Virulent Fraud: Abusing COVID-19 Relaxed Telehealth Rules for Medicare Fraud
Florida-based fraudsters saw COVID-19 pandemic-related changes in Medicare telehealth rules as opportunities to bill the government for unnecessary genetic testing. A laboratory owner pled guilty to kickback charges in a $73 million conspiracy to defraud Medicare.
According to the court records, the fraud scheme entailed the laboratory owner conspiring with a telemedicine company owner to funnel genetic testing orders to the laboratory. Because of the pandemic, temporary amendments to telehealth restrictions allowed “telehealth providers access to Medicare beneficiaries for whom they could bill consultations.” The laboratory owner paid kickbacks to the telemedicine company owner for “expensive and medically unnecessary cancer and cardiovascular genetic testing.” Moreover, the two companies obscured the payments for testing orders in an “IT and consultation services” contract. The lab owner potentially faces 15 years in prison for this scheme. Unfortunately, it doesn’t appear that an insider reported the fraud or filed a False Claims Act case. A whistleblower who reported the fraud would have been entitled to 15-25% of the government’s recovery of a civil settlement.
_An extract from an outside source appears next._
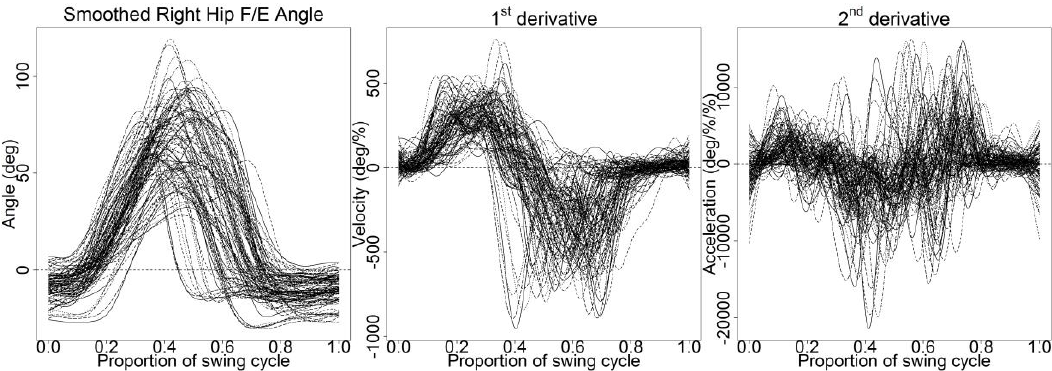
Figure 6. Smoothed right hip flexion/extension (F/E) angle of 100 trials from 20 subjects and their respective first and second-derivative curves during AKS.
Medicare’s expanded telehealth services during the Public Health Emergency was intended to improve access to care when travel to a provider’s office is prohibitively risky. Fraudulent manipulation of telehealth services denigrates their value for the homebound ill population who would benefit from this technology.
The Department of Justice needs whistleblowers to report Medicare and telehealth fraud. The COVID-19 Fraud Enforcement Task Force specifically targets pandemic-related fraud, as unscrupulous actors seek to take advantage of an already dire situation.